Bien que ne faisant pas partie de l’Union européenne, la Suisse contribue d’une manière non négligeable (plus de 1,3 milliards de francs, soit 1,2 milliards d’euros) au développement des pays les plus pauvres de l’Union. Certes, il ne s’agit pas d’une contribution directe au budget européen. Les sommes versées ne transitent pas par Frankfort; elles vont directement aux pays concernés, pour des projets nommément désignés et contrôlés par Berne.

Cette contribution est le fruit de la loi fédérale du 26 novembre 2006 «sur la coopération avec les États d’Europe de l’Est». Dix États ayants adhéré à l’Union en 2004 étaient à ce moment-là éligibles à cette dotation; à quoi s’est ajouté, après l’adhésion de la Roumanie et de la Bulgarie en 2007, un deuxième crédit-cadre de 257 millions CHF; puis, en décembre 2014, un apport d’un montant de 45 millions CHF en faveur de la Croatie, membre de l’Union depuis le 1er juillet 2013.

En 2016, selon un comité d’évaluation indépendant, la plupart des projets européens financés par la Suisse dans les pays ayant adhéré à l’Union en 2004 ont trouvé une issue satisfaisante. À cette date, restaient encore en chantier des projets bulgares et roumains qui devaient se terminer en 2019 et, pour la Croatie, devrait se terminer en 2024.

Le renouvellement de ces dotations provoquent des remous au parlement helvétique. Et cela se comprend. Car, après la rupture des négociations touchant l’accord-cadre entre l’Union européenne et la Suisse, le 26 mai dernier, les relations entre les deux partenaires ne sont pas au beau fixe. De surcroît, le choix par l’armé helvétique de l’avion de combat F35 américain -de préférence au Rafale français- a quelque peu envenimé les choses, même si les européens sentent bien que, dans ce cas, il s’agit moins d’une mesure de rétorsion que d’une soumission helvétique aux volontés de l’«ami» américain. Et j’espère que la rupture brutale par l’Australie du mirobolant «contrat du siècle» portant sur l’achat de sous-marins à la France, peut déciller les yeux des européens sur le jeu international ambigu et la fiabilité douteuse de l’Oncle Sam.

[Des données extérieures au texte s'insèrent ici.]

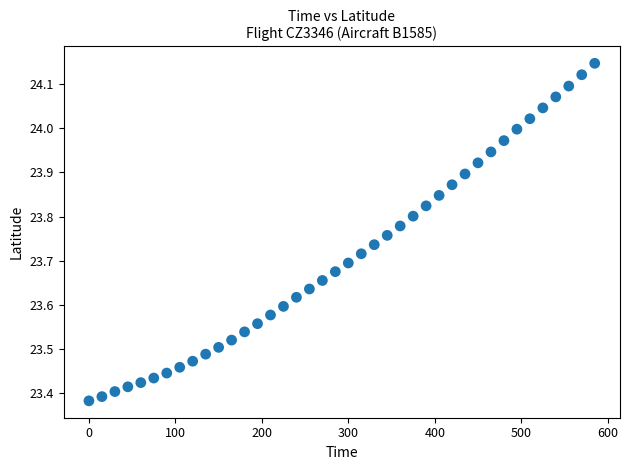

What is the range of Y values (max minus min)?

0.8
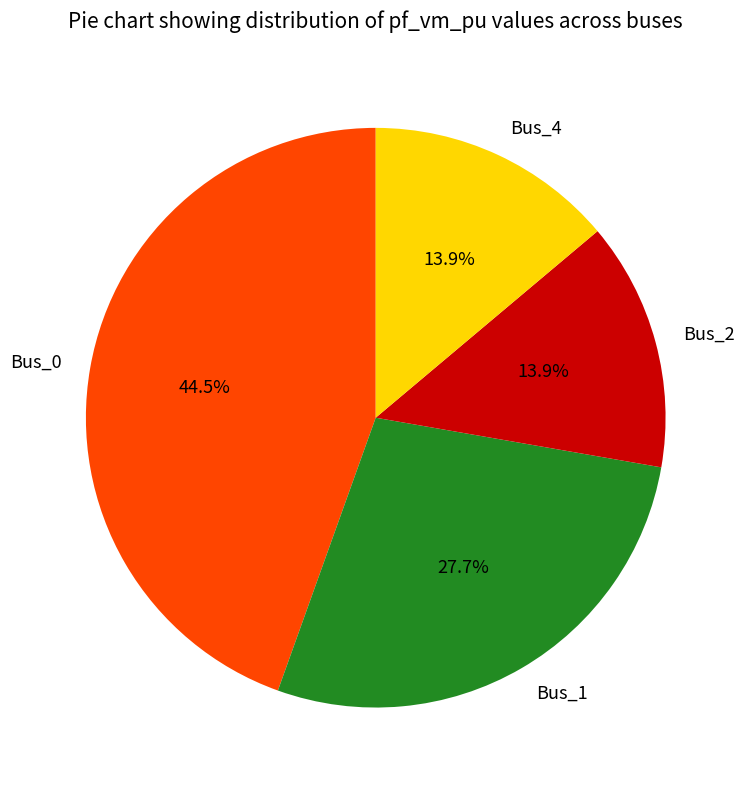

Which has a higher value, Bus_1 or Bus_2?

Bus_1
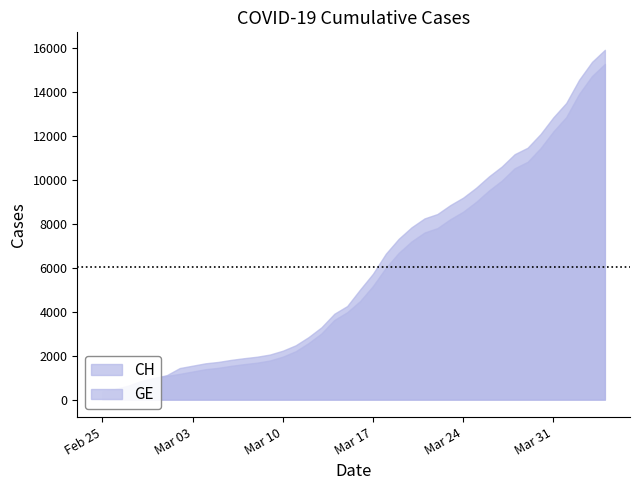

Between 2020-03-26 and 2020-03-10, which is larger?

2020-03-26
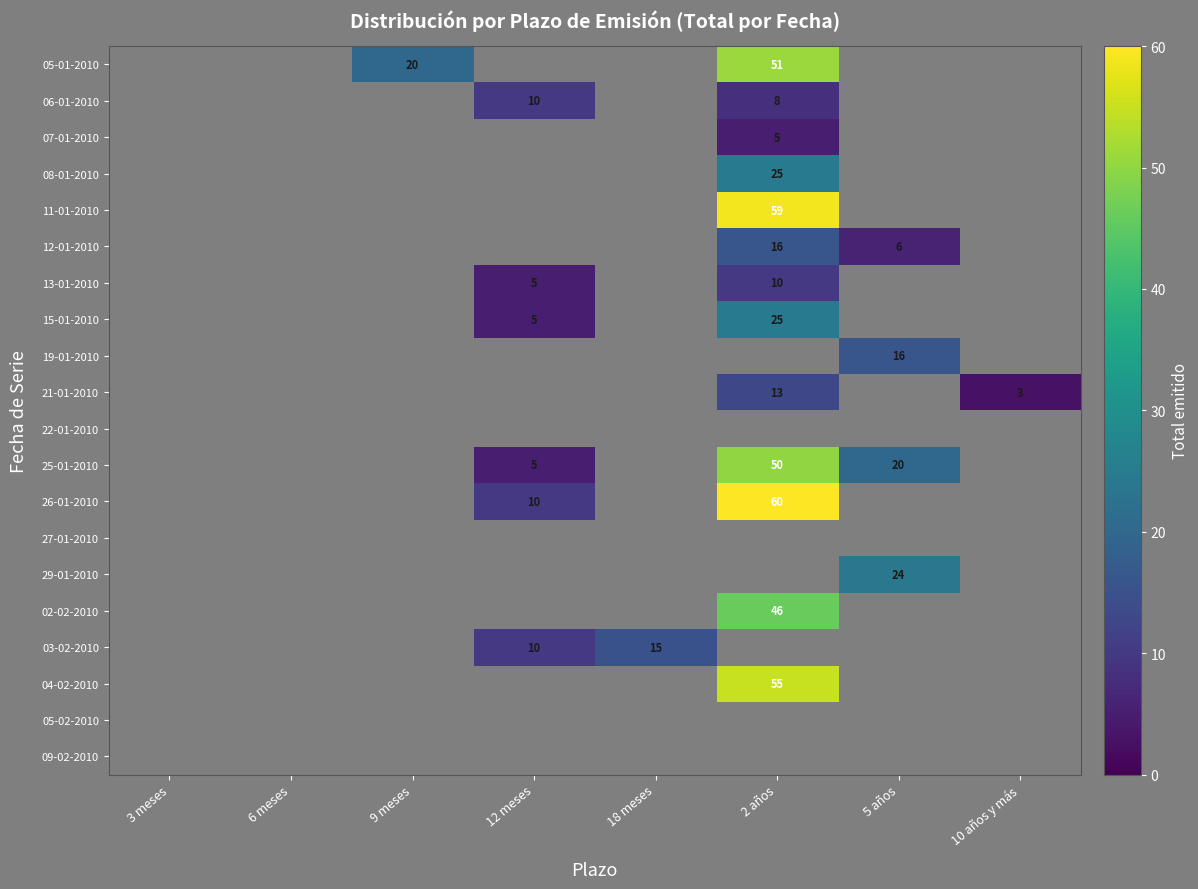

Is it true that 19-01-2010 equals 9 at 5 años?

False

Quoiqu’il en soit de l’interprétation critique que je donne à la politique étrangère américaine d’aujourd’hui, le débat autour du renouvellement de la dotation helvétique aux pays les plus pauvres de l’Union européenne ne peut guère être tranché sans hésitations. «Naïveté ou geste d’apaisement?» titre un journal genevois. S’agit-il d’une action humanitaire publique sans autre arrière-pensée que de favoriser le développement des pays pauvres les plus proches -une sorte de «prochain» évangélique (celui dont on s’approche) à l’échelle des nations? S’agit-il d’amadouer l’Europe et de la conduire à nuancer sa position tranchée concernant l’accord-cadre (ce serait, me semble-t-il, bien peu crédible)? S’agit-il de naïveté qui conduit à financer son ennemi? Chacune de ces positions peut se défendre.